A potential limitation of the study is the exclusive analysis of influenza and RSV virus time-series with no consideration of other respiratory pathogens; if such pathogens consistently circulate at the same time as influenza, the influenza burden could be overestimated. We did not generate time-series for influenza subtypes as we did not have access to subtyped data. We did not evaluate the effect of pneumococcal vaccination in children or older age groups [30], or consider changes in herd immunity during the period of study, nor did we consider the effects of obesity [31, 32]. The study is also dependent on the quality and consistency of routine recording in the practice network. The burden of illness as encountered in primary care, which is the primary objective of this study, includes all consulting persons regardless of their propensity to consult. We did not study the indirect burden of illness in individuals with influenza who did not consult. While our study provides up-to-date and detailed information on health service utilization, the study does not provide information for evaluation of indirect medical costs associated with influenza. None of the potential limitations of the study are likely to have influenced the model estimates in any major way.

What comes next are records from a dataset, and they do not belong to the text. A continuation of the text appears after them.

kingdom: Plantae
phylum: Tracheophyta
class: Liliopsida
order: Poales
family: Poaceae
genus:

In addition to influenza-attributable respiratory disease, we estimated the burden of influenza-attributable otitis media, which has often been regarded as a common complication of influenza [33]. Our study found almost as many children (aged <5 years) were diagnosed at presentation with influenza-attributable otitis media as with influenza-like illness, suggesting that otitis media is part of the primary symptomatology of influenza. The diverse range of presenting illnesses identified as attributable to influenza in our study questions the relevance of diagnostic criteria by which influenza is defined clinically. Like other studies that have tried unsuccessfully to correlate specific symptoms with a diagnosis of influenza [34, 35], our study suggests that collections of symptoms with/without fever are largely inadequate for measuring the burden of illness.

Finally, the model estimated that more than 600 000 antibiotic courses were prescribed for influenza-associated respiratory disease per season. The potential misuse of antibiotics is a well-recognized cause for concern, particularly in relation to common respiratory infections [36]. A simple test that is able to discriminate between bacterial and viral infection would be a great step forward, as would timely local influenza surveillance data that would allow physicians to assess the probability that an acute respiratory infection is caused by influenza.

Health economic models can inform policy choices, but they depend on accurate and age-specific parameter estimates of the disease burden. Furthermore, it is critical to use estimates based on recent assessments of the burden: earlier publications could overestimate the current burden. Because the effectiveness of influenza vaccination in preventing otitis media appears similar to that of pneumococcal conjugate vaccines [37], it is important that estimates of the otitis media burden and the potentially preventable fraction be included in cost-benefit estimates of influenza interventions in this age group. Our study provides a source for understanding the national influenza burden and undertaking cost evaluations.